TEXTO PROPORCIONADO:
####################
La justicia no actúa por lo general así en la India; las mujeres, desprotegidas por la costumbre, son a menudo lesionadas gravemente o muertas por sus esposos y sus familias sin que se les castigue: se trata de crímenes de honor o de rencillas por la dote.
Salimos del hospital muy conmovidas. Cerca está el templo de la diosa, en la calle los numerosos vendedores ofrecen reliquias, estatuillas y máscaras de la divinidad negra que se representa con la lengua de fuera y un collar de cráneos humanos; venden asimismo figuras diminutas de metal con diversos dioses de la religión hinduísta; al lado los atuendos con que se les puede ataviar como si fuesen barbies, no para jugar sino para venerarlos y colocarlos en un altar doméstico.
Hay golosinas y comida también. Nuestros amigos compran dulces, nos los ofrecen, yo tomo uno y me lo pongo en la boca, es una especie de mazapán; Myriam me mira aterrada, me hace señas de que lo tire: uno de los jóvenes invitados a la feria del libro y que comía todo lo que se encontraba en la calle tuvo que ser transportado a un hospital y regresar a México de urgencia. El dulce se me atora en la boca, trago saliva y un poco de esa materia pegajosa se me pega a los dientes, me adelanto un poco y escupo, tratando de evitar que nuestros hospitalarios amigos lo adviertan y se ofendan.
Montones de basura impiden avanzar rápido, cerca de uno de ellos, sentado en el suelo, un joven de alrededor de 15 años juega con una niñita de bellos ojos negros vestida con un traje de lentejuelas. Los mendigos nos acosan cerrándonos el camino; son los tullidos, los leprosos, los ciegos, los llagados, los parias, los intocables.
####################
FRAGMENTOS DE ENTRADAS:

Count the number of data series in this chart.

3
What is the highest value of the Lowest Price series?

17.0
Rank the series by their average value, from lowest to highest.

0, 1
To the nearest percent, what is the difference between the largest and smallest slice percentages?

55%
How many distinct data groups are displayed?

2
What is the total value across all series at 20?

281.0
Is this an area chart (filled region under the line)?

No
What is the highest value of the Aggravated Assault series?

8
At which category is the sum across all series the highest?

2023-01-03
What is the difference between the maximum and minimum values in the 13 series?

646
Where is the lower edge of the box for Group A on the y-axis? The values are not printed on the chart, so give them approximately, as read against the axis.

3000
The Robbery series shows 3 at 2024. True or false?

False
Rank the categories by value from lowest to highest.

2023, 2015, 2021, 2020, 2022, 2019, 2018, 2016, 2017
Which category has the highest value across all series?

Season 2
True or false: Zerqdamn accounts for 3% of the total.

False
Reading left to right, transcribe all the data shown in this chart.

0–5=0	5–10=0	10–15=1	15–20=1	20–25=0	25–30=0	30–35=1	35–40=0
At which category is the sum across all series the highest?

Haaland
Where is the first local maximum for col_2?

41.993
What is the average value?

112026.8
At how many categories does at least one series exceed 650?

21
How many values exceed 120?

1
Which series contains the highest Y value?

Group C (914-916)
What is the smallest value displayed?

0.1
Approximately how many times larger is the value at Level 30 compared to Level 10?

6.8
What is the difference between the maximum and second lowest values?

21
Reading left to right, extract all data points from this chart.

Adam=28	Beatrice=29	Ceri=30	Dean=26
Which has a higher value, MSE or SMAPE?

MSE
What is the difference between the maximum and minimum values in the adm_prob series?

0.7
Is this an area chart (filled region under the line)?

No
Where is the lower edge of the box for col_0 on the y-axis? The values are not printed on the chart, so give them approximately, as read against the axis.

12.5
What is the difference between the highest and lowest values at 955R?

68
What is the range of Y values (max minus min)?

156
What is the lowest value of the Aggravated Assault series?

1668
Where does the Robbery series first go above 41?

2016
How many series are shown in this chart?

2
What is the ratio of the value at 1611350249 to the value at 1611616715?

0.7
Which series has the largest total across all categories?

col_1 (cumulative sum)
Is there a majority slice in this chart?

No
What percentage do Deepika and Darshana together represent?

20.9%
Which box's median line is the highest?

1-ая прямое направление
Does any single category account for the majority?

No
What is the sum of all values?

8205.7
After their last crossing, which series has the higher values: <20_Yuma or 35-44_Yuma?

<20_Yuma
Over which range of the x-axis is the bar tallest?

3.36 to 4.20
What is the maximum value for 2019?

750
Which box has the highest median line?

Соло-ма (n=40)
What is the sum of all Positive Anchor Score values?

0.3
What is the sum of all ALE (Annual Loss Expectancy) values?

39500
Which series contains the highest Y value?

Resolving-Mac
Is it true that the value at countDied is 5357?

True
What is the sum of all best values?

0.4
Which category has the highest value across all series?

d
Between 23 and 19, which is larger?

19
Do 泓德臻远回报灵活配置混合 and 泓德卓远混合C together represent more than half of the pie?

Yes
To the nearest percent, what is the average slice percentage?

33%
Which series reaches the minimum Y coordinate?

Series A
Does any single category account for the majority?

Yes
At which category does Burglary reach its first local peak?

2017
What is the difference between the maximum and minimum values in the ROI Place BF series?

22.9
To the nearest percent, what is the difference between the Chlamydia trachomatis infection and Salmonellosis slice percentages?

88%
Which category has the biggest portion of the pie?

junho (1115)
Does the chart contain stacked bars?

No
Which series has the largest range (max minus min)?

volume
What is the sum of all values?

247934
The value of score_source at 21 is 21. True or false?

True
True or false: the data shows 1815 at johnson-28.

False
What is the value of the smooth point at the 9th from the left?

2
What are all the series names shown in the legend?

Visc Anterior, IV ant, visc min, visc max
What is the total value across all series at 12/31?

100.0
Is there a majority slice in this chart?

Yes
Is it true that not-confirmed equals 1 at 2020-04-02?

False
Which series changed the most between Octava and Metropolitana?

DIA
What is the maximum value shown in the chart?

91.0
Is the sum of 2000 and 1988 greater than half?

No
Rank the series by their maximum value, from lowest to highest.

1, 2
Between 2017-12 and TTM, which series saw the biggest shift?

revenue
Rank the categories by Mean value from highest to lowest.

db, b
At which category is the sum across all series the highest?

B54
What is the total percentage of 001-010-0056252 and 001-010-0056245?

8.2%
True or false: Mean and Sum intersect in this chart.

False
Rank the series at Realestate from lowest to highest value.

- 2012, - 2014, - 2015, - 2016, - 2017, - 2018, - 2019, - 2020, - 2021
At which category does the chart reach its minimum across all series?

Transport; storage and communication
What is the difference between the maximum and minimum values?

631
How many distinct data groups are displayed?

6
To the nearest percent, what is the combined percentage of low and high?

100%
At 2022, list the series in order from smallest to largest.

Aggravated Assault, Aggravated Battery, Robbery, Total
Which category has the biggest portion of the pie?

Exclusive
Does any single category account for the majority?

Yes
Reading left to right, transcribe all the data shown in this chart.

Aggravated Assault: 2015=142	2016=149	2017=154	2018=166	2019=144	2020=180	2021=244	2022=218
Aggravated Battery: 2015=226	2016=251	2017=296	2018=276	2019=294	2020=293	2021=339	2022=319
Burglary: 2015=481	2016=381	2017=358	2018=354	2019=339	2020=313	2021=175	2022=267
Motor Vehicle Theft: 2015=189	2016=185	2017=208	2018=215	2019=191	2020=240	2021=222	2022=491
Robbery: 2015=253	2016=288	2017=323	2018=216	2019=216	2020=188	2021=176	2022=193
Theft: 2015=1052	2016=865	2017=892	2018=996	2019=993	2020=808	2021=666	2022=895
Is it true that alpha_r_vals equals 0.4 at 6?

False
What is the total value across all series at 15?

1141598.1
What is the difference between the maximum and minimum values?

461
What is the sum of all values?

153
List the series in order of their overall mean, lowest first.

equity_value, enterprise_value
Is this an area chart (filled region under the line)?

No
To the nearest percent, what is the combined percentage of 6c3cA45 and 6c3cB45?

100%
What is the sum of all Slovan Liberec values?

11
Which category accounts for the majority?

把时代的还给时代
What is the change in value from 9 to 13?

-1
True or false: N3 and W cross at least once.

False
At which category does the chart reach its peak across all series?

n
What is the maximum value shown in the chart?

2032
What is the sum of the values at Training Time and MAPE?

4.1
####################
QUÉ HACER:
1. Según el texto, ¿con qué rasgos se representa a la divinidad negra en las máscaras y estatuillas que ofrecen los vendedores?
2. Transcribe del texto, por favor, todo lo que va desde "La justicia no" hasta "un altar doméstico.".

RESPUESTAS ESPERADAS:
1. Con la lengua de fuera y un collar de cráneos humanos.

2.
La justicia no actúa por lo general así en la India; las mujeres, desprotegidas por la costumbre, son a menudo lesionadas gravemente o muertas por sus esposos y sus familias sin que se les castigue: se trata de crímenes de honor o de rencillas por la dote.
Salimos del hospital muy conmovidas. Cerca está el templo de la diosa, en la calle los numerosos vendedores ofrecen reliquias, estatuillas y máscaras de la divinidad negra que se representa con la lengua de fuera y un collar de cráneos humanos; venden asimismo figuras diminutas de metal con diversos dioses de la religión hinduísta; al lado los atuendos con que se les puede ataviar como si fuesen barbies, no para jugar sino para venerarlos y colocarlos en un altar doméstico.